Pricing plays a crucial role in attracting the right customers for your coaching services. Setting the wrong price can inadvertently attract athletes who may not be the best fit for your services, while also discouraging the ideal clients from signing up.
Most of the time I see coaching businesses underpricing their services so that’s the main issue to be wary of. Less often coaches over price their services but it does sometimes happen.
If you think you need to adjust your pricing you can learn more about how to do that without negatively effecting your existing clients in this video I recorded.
Let's briefly cover both under and over pricing your services.
Underpricing Your Services
Underpricing your coaching services can attract athletes who are primarily driven by cost, rather than the value and expertise you offer. These clients may not be fully committed to the coaching process and will expect more for less, leading to dissatisfaction and strained relationships. For example, a triathlon coach offering personalized training plans and one-on-one coaching at a significantly lower price than competitors may end up attracting athletes who don't value the coach's expertise or time. Those athletes are almost always less committed to their goals as they have not made the appropriate investment in your coaching or in themselves to succeed.
To counter this issue, it's essential to research the market, understand the value you offer, and price your services accordingly. By doing so, you'll attract customers who appreciate the value of your expertise and are willing to invest in their own success.
Overpricing Your Services
Conversely, overpricing your services can deter potential customers who might be a good fit for your business. Overpricing can create an unrealistic expectation for the level of service and results, leading to potential disappointment and a higher likelihood of clients disengaging from the process.
In general I wouldn’t recommend that coaches should lower their prices but rather offering tiered pricing or various packages can help you cater to different budget levels and customer needs, ensuring that you attract a more diverse and suitable clientele.

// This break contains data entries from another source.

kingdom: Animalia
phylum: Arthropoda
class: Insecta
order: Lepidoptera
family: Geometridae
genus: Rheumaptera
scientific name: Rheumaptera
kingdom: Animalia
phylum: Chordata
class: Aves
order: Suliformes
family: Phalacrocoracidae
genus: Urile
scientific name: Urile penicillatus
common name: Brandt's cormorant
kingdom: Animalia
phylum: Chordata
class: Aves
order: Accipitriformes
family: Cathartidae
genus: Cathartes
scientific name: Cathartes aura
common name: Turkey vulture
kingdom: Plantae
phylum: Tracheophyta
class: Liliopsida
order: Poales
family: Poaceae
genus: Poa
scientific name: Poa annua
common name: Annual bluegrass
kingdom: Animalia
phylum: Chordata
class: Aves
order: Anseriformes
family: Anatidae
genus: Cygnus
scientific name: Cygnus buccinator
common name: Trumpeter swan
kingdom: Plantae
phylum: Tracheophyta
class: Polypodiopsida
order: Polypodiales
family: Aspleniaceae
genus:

By understanding the implications of pricing on attracting customers and implementing well-informed pricing strategies, you can ensure that your business appeals to the right audience and fosters strong, mutually beneficial client relationships.
Attracting the right customers is essential for the success and growth of any running, triathlon or endurance coaching business. By focusing on clear communication, setting appropriate expectations, refining the qualifying process, understanding your ideal customer, and implementing well-informed pricing strategies, coaches can build strong, lasting relationships with clients who are committed to the coaching process.
Remember that not all clients can be coached by all coaches, and that's okay. The key is to intentionally attract the type of customers who resonate with your coaching style, values, and expertise. As you refine your marketing and customer acquisition strategies, you'll create a thriving business that supports both your clients' goals and your own professional growth.